Este nunca entraba en detalles sobre la época que había pasado en Rockwell y aseguraba que sus estudios no eran invasivos. Isabel pensó que, en teoría, él tenía razón, si considerabas que un método no invasivo consistía en no taladrarles el cerebro a los primates con tornillos ni quitarles partes de los órganos internos. Era cierto que tenía una actitud más severa con los bonobos que el resto de los investigadores del laboratorio de lenguaje, pero ella siempre lo había atribuido a un comportamiento de macho alfa. Entonces la invadió una oleada de culpabilidad, porque precisamente había sido aquella cualidad la que ella había encontrado atractiva.
Isabel se quedó paralizada: se había enamorado de un secuestrador, de un torturador, de un asesino. Se había abierto a él, había hecho el amor con él, había estado a punto de compartir la vida con él, incluso de tener hijos suyos. Le había dicho lo que ella quería oír sobre su trabajo e, ingenuamente, le había creído.
No le extrañaba que un chimpancé le hubiera arrancado un dedo casi de cuajo. Isabel deseó que hubieran sido los testículos.
Aquella noche tuvo sueños muy reales. En ellos salía Bonzi cortándose las uñas mientras Lola saltaba hasta su cabeza y Makena con una camisa del revés se miraba en un espejo, pintándose y borrándose los labios sin parar. Luego Jelani recogía ramas y las agitaba sobre la cabeza con una actitud aterradora y, de repente, se encerraba en sí mismo. A continuación, iba hacia Isabel a cuatro patas, le agarraba un pie y le desataba el cordón del zapato con cuidado para quitárselo, y luego el calcetín. Con sus enormes manos, con sus callosos nudillos y sus dedos peludos, le sujetaba el pie mientras se ponía hábilmente manos a la obra para iniciar una agradable búsqueda de liendres invisibles entre los dedos.
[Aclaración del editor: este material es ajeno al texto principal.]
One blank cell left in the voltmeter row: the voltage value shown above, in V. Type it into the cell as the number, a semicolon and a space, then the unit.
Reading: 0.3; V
De pronto estaba en el otro edificio. Hombres ataviados con monos marchaban por el pasillo de hormigón bajo luces fluorescentes, dejando un rastro de primates chillando tras ellos. Uno de ellos empujaba una camilla y el otro empuñaba un arma. Cuando aminoraron el paso, los gritos se volvieron incluso más ensordecedores. Se detuvieron delante de una jaula y la hembra que estaba dentro se dio cuenta de que iban a por ella. Corrió de un lado a otro intentando escalar por las paredes, encontrar alguna manera de escapar, pero era imposible. El del arma apuntó hacia ella y le disparó en un muslo. Los hombres esperaron charlando mientras ella se tambaleaba y perdía el conocimiento. Siguieron hablando al tiempo que cargaban al primate en la camilla y le sujetaban las extremidades con gruesas cintas de goma. Se había arrancado varios dedos de los pies y de las manos a mordiscos y ahora eran pequeños muñones.
Isabel se despertó gritando. Las sábanas estaban resbaladizas y frías por el sudor y el corazón se le salía del pecho.
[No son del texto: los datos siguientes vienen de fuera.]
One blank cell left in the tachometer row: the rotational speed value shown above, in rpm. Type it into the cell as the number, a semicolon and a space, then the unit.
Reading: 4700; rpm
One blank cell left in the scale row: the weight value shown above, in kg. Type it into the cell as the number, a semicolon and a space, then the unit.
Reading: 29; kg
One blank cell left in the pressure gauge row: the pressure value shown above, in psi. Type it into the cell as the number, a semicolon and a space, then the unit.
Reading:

A la mañana siguiente, se levantó y puso solemnemente todas las fotos enmarcadas de los bonobos boca abajo. De lejos, los marcos tumbados parecían una hilera de aletas de tiburón. Empezó a dormir en el sofá bajo una colcha de ganchillo que había tejido su abuela.
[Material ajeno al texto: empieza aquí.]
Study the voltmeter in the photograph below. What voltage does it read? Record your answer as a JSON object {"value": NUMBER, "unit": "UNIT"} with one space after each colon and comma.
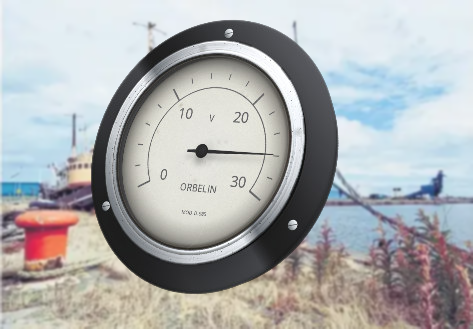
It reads {"value": 26, "unit": "V"}
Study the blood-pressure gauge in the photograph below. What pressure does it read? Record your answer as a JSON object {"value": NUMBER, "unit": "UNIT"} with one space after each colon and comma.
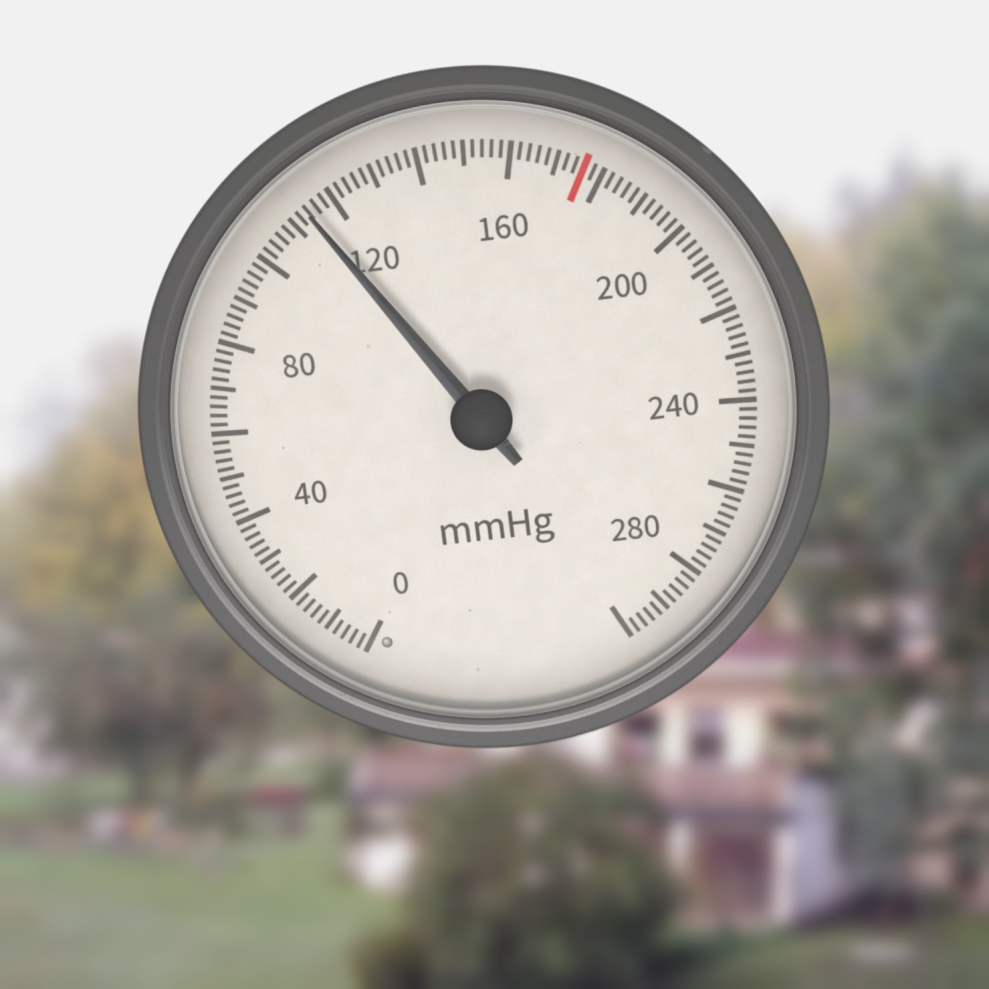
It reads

Isabel dio cuenta de la comida que le quedaba, comiéndose los melocotones directamente de la lata y la lima en conserva del bote. Abrió los paquetes de noodles de ramen, puso a un lado los condimentos y rompió tiras de largos fideos crudos que hizo crujir entre sus dientes provisionales. Cuando se le acabaron todas las opciones, metió en el microondas tazas de agua e hizo caldo con los paquetes de condimentos.